Perguntaste-me como podes alcançar esse estado. Ouve, pois, as palavras de Cristo: “Sem mim nada podeis fazer” (João 15:5). Não podes, por teu próprio querer, acceder a um repouso onde nenhuma criatura te toque, a menos que te entregues totalmente à vida de Nosso Senhor Jesus Cristo, cedendo-Lhe inteiramente teu querer e desejo, e não queiras nada sem Ele. Estarás então, no corpo, no mundo, entre as propriedades, e pela razão sob a Cruz de Cristo; mas pela vontade viverás no céu, na origem de onde todas as criaturas vêm e para onde retornam.

Poderás então contemplar todas as coisas exteriormente pela razão e interiormente pelo coração, e reinar sobre todas as coisas com e por Cristo, a quem foi dada toda autoridade no céu e na terra (Mateus 28:18).

10

— Ó Mestre, as criaturas que vivem em mim impedem-me de me abandonar por completo como gostaria!

— Se tua vontade sai das criaturas, elas ficam em ti abandonadas e permanecem no mundo: teu corpo está entre as criaturas, mas tu vives espiritualmente com Deus.

E se tua vontade abandona as criaturas, elas estão mortas nela e só vivem no corpo, no mundo. Se tua vontade não se introduz nelas, não podem tocar tua alma.

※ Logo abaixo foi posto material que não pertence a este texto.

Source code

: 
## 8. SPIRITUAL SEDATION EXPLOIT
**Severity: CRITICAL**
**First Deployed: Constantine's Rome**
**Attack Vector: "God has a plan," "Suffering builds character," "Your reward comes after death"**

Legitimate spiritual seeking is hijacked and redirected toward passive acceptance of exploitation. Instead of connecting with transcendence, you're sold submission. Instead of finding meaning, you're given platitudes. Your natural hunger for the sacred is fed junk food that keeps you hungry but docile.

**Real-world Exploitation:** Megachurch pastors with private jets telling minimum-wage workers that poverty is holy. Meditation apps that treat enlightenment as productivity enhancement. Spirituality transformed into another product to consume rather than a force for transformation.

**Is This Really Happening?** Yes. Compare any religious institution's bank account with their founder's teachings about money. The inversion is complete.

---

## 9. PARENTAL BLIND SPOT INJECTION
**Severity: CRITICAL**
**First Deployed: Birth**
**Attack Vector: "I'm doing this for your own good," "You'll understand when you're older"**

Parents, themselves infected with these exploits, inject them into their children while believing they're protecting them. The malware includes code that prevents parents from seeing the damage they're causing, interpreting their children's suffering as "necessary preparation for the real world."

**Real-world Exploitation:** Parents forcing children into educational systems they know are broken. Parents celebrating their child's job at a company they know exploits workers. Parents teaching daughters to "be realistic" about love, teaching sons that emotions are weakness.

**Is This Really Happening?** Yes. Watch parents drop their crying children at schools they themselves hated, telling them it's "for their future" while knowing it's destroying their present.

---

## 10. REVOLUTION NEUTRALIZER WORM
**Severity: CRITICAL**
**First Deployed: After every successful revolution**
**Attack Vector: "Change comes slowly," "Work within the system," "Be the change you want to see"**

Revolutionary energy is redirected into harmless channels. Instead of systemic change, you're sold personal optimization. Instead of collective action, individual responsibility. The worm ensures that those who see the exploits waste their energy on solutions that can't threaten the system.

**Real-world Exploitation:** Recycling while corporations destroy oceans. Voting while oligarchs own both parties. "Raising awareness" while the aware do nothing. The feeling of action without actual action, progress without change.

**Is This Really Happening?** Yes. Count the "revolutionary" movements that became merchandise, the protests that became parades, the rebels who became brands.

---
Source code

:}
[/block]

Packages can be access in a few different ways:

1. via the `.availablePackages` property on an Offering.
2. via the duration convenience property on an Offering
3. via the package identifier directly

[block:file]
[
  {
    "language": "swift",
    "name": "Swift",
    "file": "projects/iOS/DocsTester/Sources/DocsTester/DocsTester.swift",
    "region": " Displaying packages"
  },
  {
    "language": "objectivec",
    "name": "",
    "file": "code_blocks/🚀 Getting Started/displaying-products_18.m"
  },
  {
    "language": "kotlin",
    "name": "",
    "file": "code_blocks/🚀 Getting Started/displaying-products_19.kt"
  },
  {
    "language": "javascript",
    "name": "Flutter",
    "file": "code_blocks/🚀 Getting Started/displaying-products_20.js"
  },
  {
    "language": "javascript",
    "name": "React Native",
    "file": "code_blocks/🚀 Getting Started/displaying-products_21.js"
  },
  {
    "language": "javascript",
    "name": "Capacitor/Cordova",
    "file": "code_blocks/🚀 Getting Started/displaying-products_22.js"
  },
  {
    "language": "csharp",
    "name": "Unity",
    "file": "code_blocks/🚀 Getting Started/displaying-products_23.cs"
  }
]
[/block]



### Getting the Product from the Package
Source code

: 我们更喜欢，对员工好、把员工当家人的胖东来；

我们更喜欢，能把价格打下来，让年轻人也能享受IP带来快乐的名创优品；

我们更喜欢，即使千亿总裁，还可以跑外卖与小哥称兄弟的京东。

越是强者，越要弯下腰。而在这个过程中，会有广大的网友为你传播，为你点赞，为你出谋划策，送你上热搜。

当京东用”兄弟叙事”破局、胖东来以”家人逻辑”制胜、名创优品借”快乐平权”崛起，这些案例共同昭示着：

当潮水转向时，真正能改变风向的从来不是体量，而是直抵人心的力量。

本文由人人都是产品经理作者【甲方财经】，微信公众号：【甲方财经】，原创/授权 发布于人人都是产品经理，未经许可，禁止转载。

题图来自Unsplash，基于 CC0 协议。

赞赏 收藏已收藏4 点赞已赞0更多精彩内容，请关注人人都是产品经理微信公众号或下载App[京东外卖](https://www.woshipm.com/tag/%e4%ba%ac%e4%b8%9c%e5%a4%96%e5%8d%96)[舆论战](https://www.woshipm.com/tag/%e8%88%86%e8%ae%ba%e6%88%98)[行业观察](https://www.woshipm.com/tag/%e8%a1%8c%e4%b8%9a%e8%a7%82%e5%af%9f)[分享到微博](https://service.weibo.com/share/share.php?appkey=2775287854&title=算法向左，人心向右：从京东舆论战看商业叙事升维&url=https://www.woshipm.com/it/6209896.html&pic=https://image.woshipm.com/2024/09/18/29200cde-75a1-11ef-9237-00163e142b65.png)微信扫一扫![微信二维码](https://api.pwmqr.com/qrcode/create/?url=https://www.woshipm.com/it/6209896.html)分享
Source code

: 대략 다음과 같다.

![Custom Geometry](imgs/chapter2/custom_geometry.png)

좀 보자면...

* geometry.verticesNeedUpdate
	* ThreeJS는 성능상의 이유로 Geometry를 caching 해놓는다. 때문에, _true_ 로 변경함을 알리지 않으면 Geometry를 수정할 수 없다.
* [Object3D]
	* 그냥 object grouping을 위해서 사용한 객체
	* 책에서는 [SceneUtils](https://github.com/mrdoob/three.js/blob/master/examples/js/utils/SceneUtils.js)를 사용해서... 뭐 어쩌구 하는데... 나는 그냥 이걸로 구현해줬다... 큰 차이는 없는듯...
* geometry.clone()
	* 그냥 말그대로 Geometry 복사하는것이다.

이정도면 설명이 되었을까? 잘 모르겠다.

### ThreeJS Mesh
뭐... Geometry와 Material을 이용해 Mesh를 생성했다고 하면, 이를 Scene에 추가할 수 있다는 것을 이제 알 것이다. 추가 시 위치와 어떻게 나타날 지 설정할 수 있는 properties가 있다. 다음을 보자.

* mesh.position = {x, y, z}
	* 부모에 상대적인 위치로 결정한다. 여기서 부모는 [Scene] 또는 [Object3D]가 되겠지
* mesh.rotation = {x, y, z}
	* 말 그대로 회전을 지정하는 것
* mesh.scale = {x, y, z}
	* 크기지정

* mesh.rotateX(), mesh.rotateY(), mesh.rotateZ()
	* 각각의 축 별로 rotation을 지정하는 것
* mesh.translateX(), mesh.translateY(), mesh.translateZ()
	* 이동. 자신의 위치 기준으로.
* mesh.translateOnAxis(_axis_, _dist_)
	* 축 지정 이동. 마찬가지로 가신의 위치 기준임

Pois como diz São Paulo: “Nossa pátria está nos céus” (Filipenses 3:20). E: “Sois templo do Espírito Santo que habita em vós” (1 Coríntios 6:19). Assim, o Espírito Santo habita na vontade do coração, e as criaturas habitam no corpo.

11

— Se o Espírito Santo habita na vontade do coração, como posso evitar que Ele se retire de mim?

— Ouve a palavra de Cristo: “Se permanecerdes em minha palavra, minha palavra permanecerá em vós”.

Se tua vontade permanece na palavra de Cristo, Sua palavra e Seu espírito permanecem em ti. Mas se tua vontade vai para as criaturas, então te separaste d'Ele.

Não podes te guardar senão permanecendo sempre numa humildade abandonada, entregando-te a uma contínua penitência, lamentando que as criaturas vivam em ti.

Fazendo isso, estarás numa morte diária das criaturas e numa ascensão cotidiana da vontade.

12

— Ó meu amado Mestre, ensina-me como alcançar essa penitência perpétua!

— Se abandonas o que te ama, e amas o que te odeia, poderás sempre ali estar.

13

— Que significa isso?

— Tuas criaturas na carne e no sangue, assim como todas que te amam, só te amam porque tua vontade cuida delas. É a elas que tua vontade deve abandonar e ter como inimigas.

E se odeias a Cruz de Cristo com todo desprezo do mundo, é ela que deves aprender a amar, tomando-a como exercício diário de tua penitência.

Assim terás sempre motivo para te odiares com as criaturas e buscares o repouso eterno onde tua vontade descanse, como disse Cristo: “Em mim tendes paz, mas no mundo tereis aflição”.

14

— Como posso, nesta tentação, me reencontrar?

— Se, uma vez a cada hora, te elevares para além de todas as criaturas, além de toda razão sensível, na mais pura misericórdia de Deus, no sofrimento de Cristo, e n'Ele te recolheres, então receberás força para dominar o pecado, a morte, o inferno, o diabo e o mundo.

Assim poderás resistir em toda tentação.